PROJECT SUMMARY/ABSTRACT
Water enables life. So much so that the search for extraterrestrial life is a search for liquid water. However,
terrestrial drug discovery still, by and large, ignores water molecules. The reason lies in the complexity and
versatility of its contributions to biomolecular interactions, despite its apparent simplicity. My prior research has
investigated the role of water in ligand recognition and selectivity, and its utility to improve ligand discovery.

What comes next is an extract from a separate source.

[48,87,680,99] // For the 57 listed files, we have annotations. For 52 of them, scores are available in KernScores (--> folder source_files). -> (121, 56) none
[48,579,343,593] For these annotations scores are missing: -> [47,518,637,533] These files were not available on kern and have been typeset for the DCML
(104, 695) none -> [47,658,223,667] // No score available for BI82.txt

Recently, my lab has established a link between the mobility of water networks and the affinity of ligand binding
to proteins. More generally, the work highlights the exploitable sensitivity of water networks in response to
changes in protein and ligand. My long-term goal is to link atomic-scale water wiggles to changes in the protein
conformational landscape and ultimately to organismal fitness. To achieve this, I aspire to pave the path to a
more dynamic view of protein function that integrates currently neglected aspects of protein flexibility and
hydration. This is important because cryogenic structures, which make up 95% of the Protein Data Bank,
deliver a contorted, static image which is then used to design ligands. The objective of the proposed work is to
formulate a pragmatic framework that defines and utilizes water network dynamics. As water is ubiquitously
found at all biological interfaces, the concept extends beyond protein-ligand interactions to many fields,
including protein-protein interactions, allostery, protein evolution and resistance.
My central hypothesis is that we can use the exquisite sensitivity of water molecules to contextual changes in
our favor. The hypothesis that water fluctuations report on changes in dynamic features will be exploited in
three specific areas via perturbation with 1) temperature, 2) mutation and 3) ligands. 1) Re-defining water
networks in protein structures: I hypothesize that physiological temperatures provide a less distorted view of
water networks within protein crystals than structures obtained using common cryogenic freezing. We will test
the hypothesis by solving crystal structures of proteins over a range of temperatures. By exposing freezing
artifacts, we can reveal hidden changes in water network dynamics that can be used productively to predict
binding affinities. 2) Exploring isoform-specific differences in water networks: I hypothesize that by using water
perturbations as a reporter for change, we can distinguish near-identical Hsp90 isoforms. We will test the
hypothesis by tracking how co-evolved water networks respond to perturbations in a context-dependent
manner. This will expose subtle differences in isoforms that the Hsp90 field has struggled to exploit for
decades to explore differential isoform biology in disease. 3) Considering water network dynamics in ligand
discovery: I hypothesize that including experimental water network terms will improve computational docking.
Based on our previous success of including computationally derived solvation energies, we expect that this will
lead to novel Hsp90 ligands that minimize water perturbation, which cannot be discovered otherwise.